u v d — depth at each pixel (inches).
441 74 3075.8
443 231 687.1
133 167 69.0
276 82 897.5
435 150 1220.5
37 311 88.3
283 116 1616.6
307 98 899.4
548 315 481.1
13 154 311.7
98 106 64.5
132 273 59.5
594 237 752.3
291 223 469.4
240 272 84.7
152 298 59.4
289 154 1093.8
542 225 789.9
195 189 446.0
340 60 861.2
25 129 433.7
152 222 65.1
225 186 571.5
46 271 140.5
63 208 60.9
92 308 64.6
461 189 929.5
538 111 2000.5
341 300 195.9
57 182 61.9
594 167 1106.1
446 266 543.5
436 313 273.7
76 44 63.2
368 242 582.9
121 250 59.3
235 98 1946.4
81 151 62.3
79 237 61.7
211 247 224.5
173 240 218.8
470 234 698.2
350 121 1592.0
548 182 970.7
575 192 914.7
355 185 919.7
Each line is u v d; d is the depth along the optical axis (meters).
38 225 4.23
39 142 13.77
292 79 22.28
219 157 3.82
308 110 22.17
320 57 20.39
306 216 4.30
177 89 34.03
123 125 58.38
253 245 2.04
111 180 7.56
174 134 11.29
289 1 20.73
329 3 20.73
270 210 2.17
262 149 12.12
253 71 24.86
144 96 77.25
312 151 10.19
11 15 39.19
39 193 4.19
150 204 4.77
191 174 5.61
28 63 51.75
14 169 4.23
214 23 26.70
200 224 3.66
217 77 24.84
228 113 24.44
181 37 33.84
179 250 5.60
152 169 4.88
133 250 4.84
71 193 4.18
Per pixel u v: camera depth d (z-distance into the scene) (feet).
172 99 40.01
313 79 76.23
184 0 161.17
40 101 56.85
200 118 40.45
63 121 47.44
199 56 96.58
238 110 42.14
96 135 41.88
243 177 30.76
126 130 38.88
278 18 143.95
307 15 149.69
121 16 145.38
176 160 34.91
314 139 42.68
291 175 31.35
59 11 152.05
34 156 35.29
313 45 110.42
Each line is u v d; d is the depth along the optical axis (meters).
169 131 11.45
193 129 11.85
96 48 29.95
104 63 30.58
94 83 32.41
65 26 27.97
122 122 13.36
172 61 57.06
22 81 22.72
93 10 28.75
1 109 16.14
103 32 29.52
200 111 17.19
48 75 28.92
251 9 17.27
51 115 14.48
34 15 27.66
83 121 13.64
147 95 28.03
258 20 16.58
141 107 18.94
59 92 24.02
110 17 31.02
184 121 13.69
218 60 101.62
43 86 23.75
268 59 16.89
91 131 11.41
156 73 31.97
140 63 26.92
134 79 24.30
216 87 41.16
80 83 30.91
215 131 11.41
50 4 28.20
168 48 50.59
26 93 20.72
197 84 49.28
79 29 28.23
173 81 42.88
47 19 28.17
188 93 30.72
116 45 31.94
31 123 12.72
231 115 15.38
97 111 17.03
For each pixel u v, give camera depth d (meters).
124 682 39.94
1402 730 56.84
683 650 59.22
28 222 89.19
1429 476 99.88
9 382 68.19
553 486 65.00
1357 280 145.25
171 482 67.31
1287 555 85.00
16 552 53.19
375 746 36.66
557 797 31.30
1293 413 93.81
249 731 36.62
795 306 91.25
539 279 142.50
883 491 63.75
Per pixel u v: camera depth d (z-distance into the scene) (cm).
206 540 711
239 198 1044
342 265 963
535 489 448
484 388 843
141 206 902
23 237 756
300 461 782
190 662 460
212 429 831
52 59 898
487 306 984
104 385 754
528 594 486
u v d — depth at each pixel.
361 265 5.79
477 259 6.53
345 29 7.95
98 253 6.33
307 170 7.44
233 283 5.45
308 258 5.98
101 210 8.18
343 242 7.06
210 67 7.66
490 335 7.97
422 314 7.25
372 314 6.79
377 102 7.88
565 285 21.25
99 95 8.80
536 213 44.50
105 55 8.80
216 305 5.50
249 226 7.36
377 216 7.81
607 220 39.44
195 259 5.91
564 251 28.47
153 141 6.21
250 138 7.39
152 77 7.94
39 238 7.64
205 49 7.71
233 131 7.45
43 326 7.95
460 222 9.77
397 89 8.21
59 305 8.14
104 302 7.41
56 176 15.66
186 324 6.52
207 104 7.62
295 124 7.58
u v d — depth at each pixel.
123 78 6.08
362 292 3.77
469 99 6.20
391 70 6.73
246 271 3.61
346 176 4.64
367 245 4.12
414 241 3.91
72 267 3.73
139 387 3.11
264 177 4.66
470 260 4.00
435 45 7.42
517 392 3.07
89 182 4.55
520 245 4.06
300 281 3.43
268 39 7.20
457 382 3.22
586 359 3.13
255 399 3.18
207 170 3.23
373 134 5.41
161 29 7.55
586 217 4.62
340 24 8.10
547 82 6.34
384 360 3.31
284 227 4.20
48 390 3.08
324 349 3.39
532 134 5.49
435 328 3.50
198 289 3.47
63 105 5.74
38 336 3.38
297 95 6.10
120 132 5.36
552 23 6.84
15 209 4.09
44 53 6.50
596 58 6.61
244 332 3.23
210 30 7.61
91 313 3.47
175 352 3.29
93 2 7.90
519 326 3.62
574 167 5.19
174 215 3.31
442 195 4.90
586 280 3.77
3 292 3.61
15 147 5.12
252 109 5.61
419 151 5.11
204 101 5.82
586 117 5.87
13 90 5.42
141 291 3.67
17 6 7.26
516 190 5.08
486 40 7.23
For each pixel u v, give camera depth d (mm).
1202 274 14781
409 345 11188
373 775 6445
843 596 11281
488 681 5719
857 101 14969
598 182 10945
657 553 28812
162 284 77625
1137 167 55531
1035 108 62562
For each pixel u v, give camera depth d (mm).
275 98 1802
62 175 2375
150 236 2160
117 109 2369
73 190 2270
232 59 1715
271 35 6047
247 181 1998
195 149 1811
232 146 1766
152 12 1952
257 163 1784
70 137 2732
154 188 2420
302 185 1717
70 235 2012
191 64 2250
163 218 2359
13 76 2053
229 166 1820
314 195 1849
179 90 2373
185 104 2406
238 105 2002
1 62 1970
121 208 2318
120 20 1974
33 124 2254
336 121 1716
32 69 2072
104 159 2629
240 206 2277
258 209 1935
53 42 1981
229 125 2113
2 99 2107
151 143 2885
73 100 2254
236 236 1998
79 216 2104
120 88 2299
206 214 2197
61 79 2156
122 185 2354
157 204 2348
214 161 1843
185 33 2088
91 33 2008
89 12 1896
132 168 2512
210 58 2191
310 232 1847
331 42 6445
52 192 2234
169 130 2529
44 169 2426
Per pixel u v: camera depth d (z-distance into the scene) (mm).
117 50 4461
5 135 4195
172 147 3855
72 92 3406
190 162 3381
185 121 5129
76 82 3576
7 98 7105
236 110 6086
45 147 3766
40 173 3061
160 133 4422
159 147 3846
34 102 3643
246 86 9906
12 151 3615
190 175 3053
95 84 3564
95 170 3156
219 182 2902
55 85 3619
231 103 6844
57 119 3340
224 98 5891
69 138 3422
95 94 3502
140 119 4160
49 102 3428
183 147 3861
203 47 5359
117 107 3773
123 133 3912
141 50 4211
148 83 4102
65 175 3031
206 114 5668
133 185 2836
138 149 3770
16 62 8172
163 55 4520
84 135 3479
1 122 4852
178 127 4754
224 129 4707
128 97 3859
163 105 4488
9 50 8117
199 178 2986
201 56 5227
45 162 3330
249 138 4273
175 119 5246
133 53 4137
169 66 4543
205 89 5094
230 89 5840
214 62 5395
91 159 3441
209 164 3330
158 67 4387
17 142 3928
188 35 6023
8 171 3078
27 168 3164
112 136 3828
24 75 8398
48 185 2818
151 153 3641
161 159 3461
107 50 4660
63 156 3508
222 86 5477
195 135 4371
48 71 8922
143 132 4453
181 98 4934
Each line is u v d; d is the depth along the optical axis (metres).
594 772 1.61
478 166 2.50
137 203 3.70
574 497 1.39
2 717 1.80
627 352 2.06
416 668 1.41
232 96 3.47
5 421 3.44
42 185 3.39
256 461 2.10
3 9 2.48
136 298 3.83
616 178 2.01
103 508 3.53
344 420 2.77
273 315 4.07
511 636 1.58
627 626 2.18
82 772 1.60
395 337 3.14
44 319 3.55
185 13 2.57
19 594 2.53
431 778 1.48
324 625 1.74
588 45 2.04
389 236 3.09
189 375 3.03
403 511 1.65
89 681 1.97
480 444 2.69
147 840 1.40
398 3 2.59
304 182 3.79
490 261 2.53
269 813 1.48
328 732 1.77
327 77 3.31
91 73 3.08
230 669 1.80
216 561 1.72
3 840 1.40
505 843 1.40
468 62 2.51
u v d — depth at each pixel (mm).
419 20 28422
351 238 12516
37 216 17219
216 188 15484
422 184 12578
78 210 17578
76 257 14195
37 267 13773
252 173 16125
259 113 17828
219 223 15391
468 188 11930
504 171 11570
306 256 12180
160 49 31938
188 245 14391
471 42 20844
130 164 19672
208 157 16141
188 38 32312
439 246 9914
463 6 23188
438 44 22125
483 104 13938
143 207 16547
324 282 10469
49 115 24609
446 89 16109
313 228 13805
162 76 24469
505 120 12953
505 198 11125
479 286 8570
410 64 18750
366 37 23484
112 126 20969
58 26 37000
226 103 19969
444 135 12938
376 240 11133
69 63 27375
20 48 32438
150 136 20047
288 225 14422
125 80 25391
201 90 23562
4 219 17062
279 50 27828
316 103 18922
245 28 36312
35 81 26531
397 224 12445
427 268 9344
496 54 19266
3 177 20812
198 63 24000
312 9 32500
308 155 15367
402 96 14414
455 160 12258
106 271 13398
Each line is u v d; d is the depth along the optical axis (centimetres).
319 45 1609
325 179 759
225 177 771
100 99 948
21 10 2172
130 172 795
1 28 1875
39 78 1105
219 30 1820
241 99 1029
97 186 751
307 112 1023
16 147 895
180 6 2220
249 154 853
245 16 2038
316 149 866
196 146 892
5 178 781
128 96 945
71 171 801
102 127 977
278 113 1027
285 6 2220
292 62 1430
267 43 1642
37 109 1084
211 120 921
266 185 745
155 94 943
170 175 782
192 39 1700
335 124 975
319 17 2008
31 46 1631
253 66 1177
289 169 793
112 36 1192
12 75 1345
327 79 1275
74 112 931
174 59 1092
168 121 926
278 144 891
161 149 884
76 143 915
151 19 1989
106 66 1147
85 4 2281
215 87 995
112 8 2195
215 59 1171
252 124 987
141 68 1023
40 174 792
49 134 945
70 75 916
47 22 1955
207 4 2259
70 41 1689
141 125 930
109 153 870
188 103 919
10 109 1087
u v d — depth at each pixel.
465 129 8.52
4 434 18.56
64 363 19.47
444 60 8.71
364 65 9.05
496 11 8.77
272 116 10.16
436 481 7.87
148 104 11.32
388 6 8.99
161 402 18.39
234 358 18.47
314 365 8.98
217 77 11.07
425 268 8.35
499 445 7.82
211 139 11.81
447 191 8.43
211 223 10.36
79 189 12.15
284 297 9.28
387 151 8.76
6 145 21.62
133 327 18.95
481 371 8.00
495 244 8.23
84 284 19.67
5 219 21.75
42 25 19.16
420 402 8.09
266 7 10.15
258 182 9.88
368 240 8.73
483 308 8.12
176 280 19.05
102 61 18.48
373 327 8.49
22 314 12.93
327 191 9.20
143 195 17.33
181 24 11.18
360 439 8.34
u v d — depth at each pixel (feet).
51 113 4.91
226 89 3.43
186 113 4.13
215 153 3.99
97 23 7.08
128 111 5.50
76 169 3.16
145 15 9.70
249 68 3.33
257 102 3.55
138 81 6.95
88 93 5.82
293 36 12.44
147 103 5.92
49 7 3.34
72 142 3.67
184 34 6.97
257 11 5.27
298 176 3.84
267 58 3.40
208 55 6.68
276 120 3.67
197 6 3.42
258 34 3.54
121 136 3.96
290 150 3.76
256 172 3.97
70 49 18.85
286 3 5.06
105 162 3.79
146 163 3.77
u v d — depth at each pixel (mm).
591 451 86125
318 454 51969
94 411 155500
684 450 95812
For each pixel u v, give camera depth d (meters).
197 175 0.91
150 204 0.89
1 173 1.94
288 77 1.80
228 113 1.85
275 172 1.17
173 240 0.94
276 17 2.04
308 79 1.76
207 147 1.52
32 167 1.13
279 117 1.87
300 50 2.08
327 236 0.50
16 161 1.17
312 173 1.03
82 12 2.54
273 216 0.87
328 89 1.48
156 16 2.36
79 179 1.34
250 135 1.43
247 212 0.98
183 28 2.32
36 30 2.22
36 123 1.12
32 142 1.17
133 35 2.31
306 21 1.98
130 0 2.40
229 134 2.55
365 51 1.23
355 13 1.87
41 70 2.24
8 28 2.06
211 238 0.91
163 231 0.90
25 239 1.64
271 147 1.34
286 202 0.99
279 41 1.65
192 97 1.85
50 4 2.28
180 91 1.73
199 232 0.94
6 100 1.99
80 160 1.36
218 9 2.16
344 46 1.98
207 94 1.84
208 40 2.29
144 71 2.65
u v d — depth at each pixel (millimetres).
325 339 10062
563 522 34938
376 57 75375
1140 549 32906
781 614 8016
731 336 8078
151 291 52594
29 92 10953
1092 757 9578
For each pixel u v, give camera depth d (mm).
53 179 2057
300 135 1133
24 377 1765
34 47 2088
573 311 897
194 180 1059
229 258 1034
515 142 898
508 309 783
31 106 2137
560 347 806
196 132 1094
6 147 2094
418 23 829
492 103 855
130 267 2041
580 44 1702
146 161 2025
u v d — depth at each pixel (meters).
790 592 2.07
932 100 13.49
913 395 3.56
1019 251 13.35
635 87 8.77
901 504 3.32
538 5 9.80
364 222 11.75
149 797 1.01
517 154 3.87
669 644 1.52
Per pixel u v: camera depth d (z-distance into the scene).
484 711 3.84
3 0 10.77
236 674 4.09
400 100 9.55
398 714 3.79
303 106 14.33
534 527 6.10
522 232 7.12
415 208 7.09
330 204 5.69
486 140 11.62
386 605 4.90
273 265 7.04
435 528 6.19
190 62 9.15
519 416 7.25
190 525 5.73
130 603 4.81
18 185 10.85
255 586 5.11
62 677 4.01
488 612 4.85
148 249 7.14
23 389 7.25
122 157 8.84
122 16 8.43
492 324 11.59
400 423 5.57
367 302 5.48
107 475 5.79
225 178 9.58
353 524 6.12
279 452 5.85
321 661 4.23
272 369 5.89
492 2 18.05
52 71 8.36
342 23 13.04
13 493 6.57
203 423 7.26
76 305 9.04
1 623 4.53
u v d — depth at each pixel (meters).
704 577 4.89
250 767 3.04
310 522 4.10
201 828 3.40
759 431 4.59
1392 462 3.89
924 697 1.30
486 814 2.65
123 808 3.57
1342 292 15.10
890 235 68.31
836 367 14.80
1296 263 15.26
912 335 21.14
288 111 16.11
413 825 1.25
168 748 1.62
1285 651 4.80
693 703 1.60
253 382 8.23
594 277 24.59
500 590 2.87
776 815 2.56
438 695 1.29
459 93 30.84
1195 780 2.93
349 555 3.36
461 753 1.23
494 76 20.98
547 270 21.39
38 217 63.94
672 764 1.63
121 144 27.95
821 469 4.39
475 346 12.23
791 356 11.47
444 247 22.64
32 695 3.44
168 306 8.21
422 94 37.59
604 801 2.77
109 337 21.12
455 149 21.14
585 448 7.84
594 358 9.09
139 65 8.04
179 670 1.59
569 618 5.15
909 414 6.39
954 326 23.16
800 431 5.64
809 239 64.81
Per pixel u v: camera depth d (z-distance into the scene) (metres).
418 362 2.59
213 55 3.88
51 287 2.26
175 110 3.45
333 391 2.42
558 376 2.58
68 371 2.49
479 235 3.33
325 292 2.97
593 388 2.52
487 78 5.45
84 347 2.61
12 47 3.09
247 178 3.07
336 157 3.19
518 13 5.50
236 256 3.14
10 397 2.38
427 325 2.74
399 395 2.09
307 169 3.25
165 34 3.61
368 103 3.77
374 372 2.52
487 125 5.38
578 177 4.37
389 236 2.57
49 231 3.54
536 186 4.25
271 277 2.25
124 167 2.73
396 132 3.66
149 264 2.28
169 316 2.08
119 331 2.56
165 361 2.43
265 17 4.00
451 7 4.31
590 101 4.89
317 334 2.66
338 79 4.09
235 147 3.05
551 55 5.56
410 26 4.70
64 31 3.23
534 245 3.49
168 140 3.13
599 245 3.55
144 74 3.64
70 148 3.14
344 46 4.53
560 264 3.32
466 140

● ● ● ●

— What you need to do —
Check each line above for the word "camera" and copy the ones that have it.

— Finished exercise —
Per pixel u v: camera depth d (z-distance into the scene) (feet).
For each pixel u v, give camera depth d (meters).
Per pixel u v: camera depth d (z-distance into the scene) (cm).
For each pixel u v, give camera depth d (mm).
For each pixel u v, give camera depth d (mm).
Per pixel u v: camera depth d (z-distance into the scene) (mm).
For each pixel u v, give camera depth d (meters).
For each pixel u v, give camera depth d (mm).
Per pixel u v: camera depth d (z-distance into the scene).
Per pixel u v: camera depth d (z-distance into the scene) (metres).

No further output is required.